DE LA NÉCESSITÉ DE PÉRENNISER L’ACTION PUBLIQUE
Le pilier I du PMV, dédié à la « grande » agriculture productiviste, présente également des difficultés à pérenniser les contrats d’agrégation. Leur objectif est d’intégrer l’amont et l’aval des différents secteurs de l’agriculture en poussant les agriculteurs – moyennant des subventions – à signer des contrats d’exclusivité avec un industriel. Celui-ci vend les intrants chimiques, fournit un conseil agricole aux agriculteurs et s’engage à acheter toute leur production. En échange, ces derniers s’engagent à suivre ses conseils, acheter ses intrants et à lui vendre toute leur production. Dans les faits, l’agrégateur n’est pas toujours livré par l’agrégé, qui préfère, dans un marché ouvert, vendre au plus offrant plutôt que de se retrouver attaché à un seul gros client, qui se trouve également être son fournisseur. Ainsi, « les agriculteurs avaient-ils tendance, jusqu’ici, à signer des contrats pour bénéficier des subventions et ne les renouvelaient pas ensuite. Il est même arrivé qu’ils ne respectent pas le contrat et ne livrent jamais l’agrégateur, car un acheteur s’était présenté sur le marché avec un meilleur prix », explique Khawla Hdidi, ingénieure agronome. Pour que ces contrats durent, il faut que les partenaires perçoivent pleinement leur intérêt dans l’affaire.
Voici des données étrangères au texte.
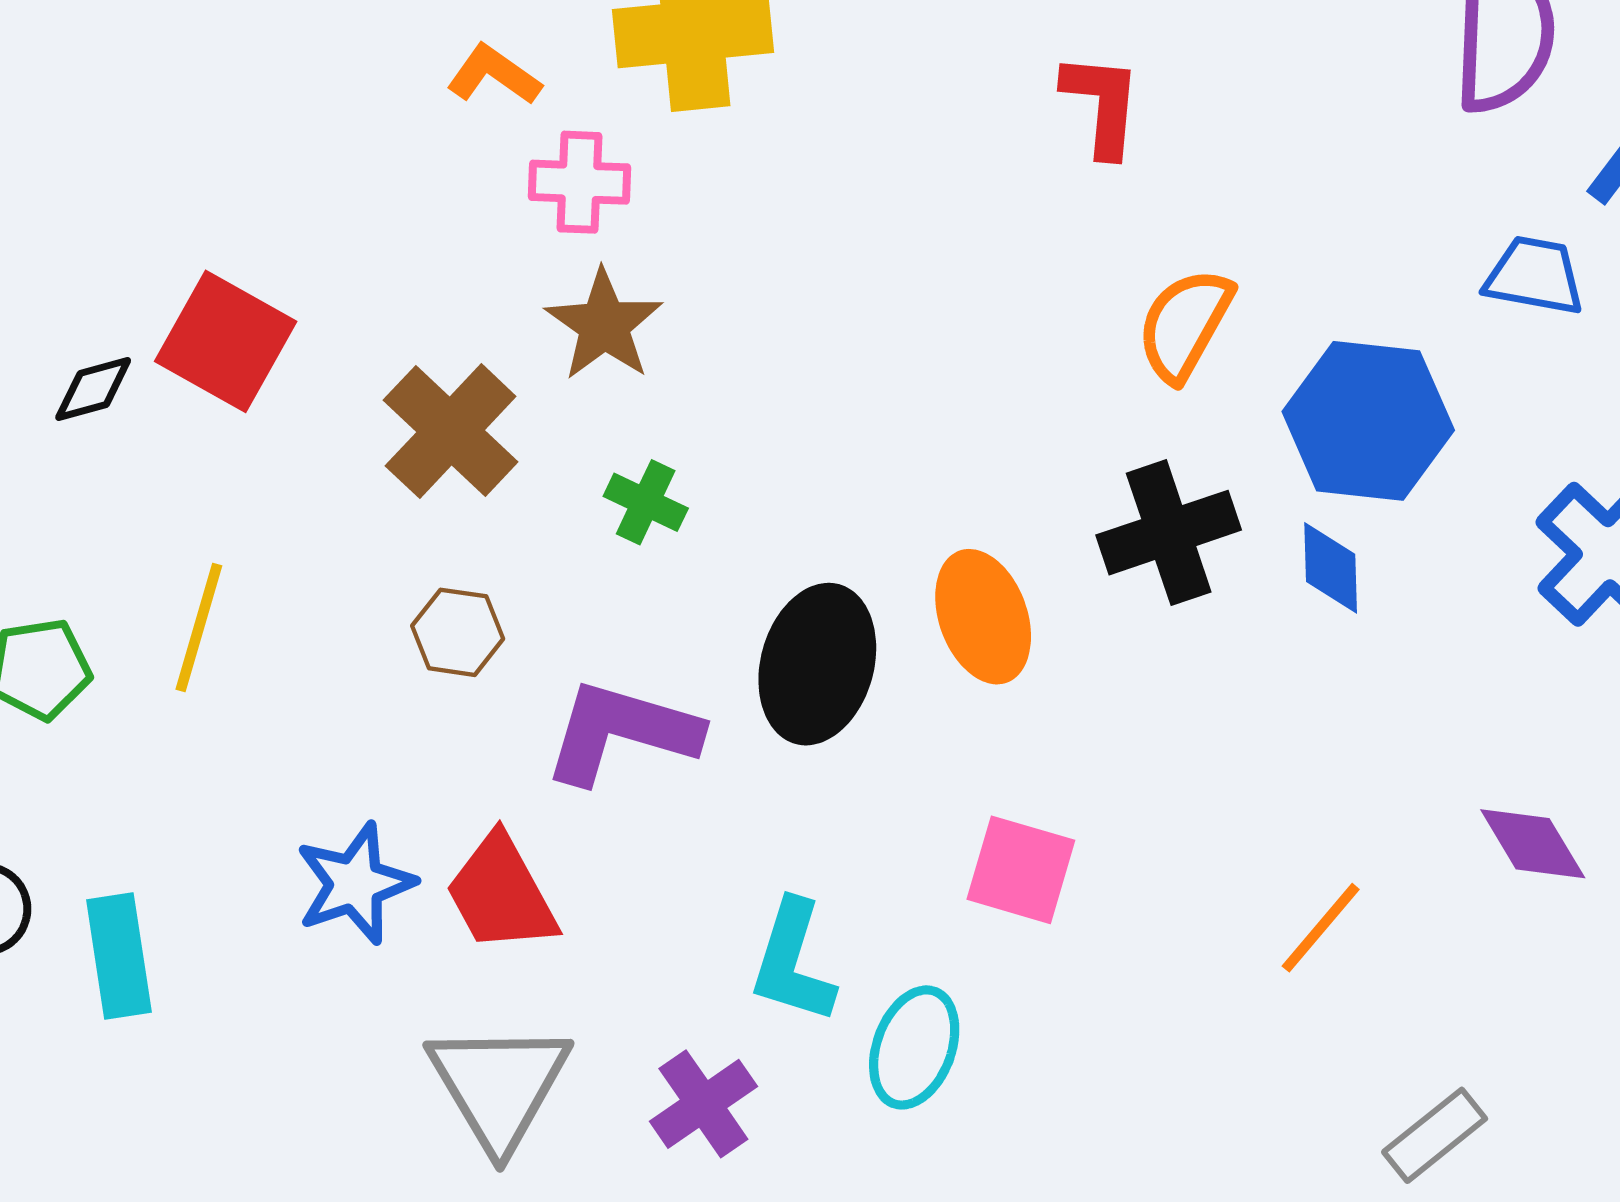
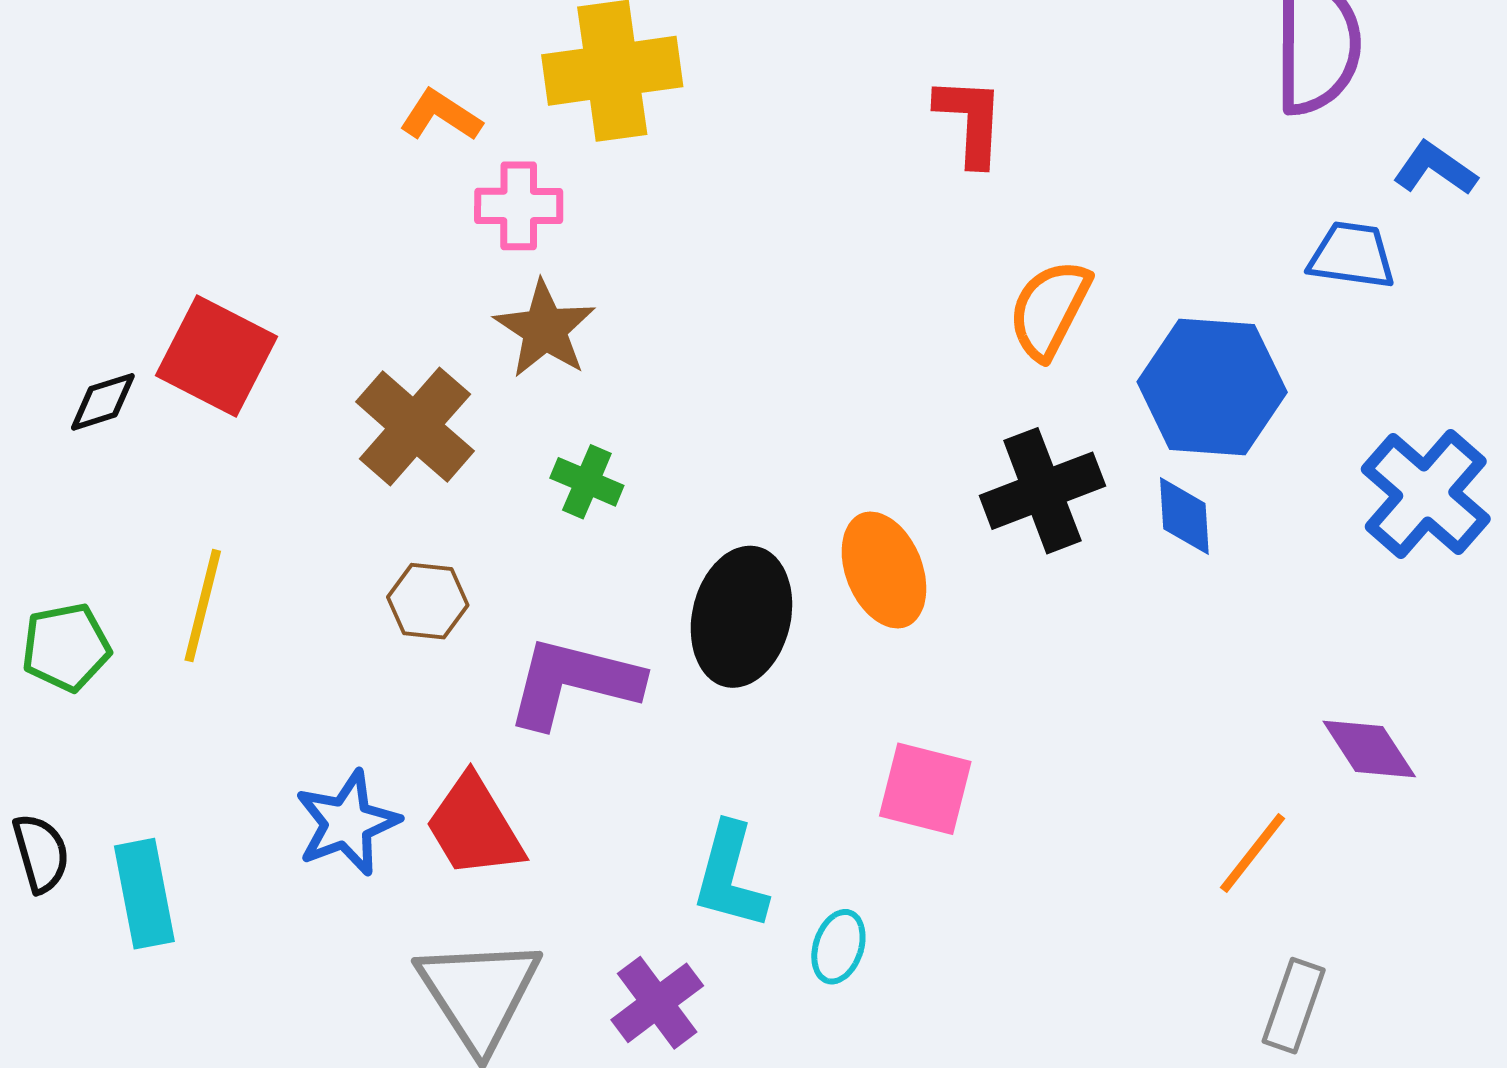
orange line: (1321, 928) -> (1253, 853), moved
cyan ellipse: (914, 1047) -> (838, 947), size x0.7
gray rectangle: (1435, 1135) -> (1294, 1006), turned -30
Selon Khawla Hdidi, les gains de rendement des agriculteurs sont tels qu’ils ont un net intérêt à renouveler le contrat, mais ils sont méfiants et ce n’est « qu’au bout de trois ou quatre années que l’on parvient à établir des relations de confiance qui permettent à l’agrégation de porter ses fruits. »
Au niveau du ministère de l’Agriculture, une prise de conscience de la nécessité de pérenniser l’action publique se fait progressivement. Déjà, en 2016, la loi sur l’agrégation a été amendée : « Les subventions sont désormais lissées dans le temps, voire conditionnées au respect du contrat d’agrégation, pour assurer sa pérennité », souligne Khawla Hdidi. « Je ressens une nette inflexion de la politique agricole, depuis peu. Alors qu’au début, on pouvait parler d’intensification à outrance, le PMV commence à subventionner des expériences d’agroécologie en bio et en semis direct, reconnaît avec satisfaction Mostafa Errahj. De nombreux colloques et l’évolution des textes de lois prouvent cette nouvelle sensibilité. » En parallèle, les pouvoirs publics essaient également de saisir le monde rural comme un tout, un ensemble fragile dont on ne peut pas isoler l’agriculture pour la subventionner selon le même barème que l’agriculture productiviste. Le ministère de l’Agriculture a ainsi créé une direction de développement de l’espace rural et des zones de montagne et adopté une stratégie dédiée en juillet 2015. Quant à l’eau, sans laquelle rien n’est possible, le gouvernement ne semble toujours pas prêt à prioriser la préservation de la ressource sur la productivité agricole (voir article ci-dessous) et tente le compromis. Aujourd’hui, « c’est là que la force publique doit s’exercer, estime Mohamed Errahj. Les cartes de vocation des sols ne doivent pas seulement servir à déterminer où l’on peut cultiver, mais également où l’on n’a pas le droit de le faire ».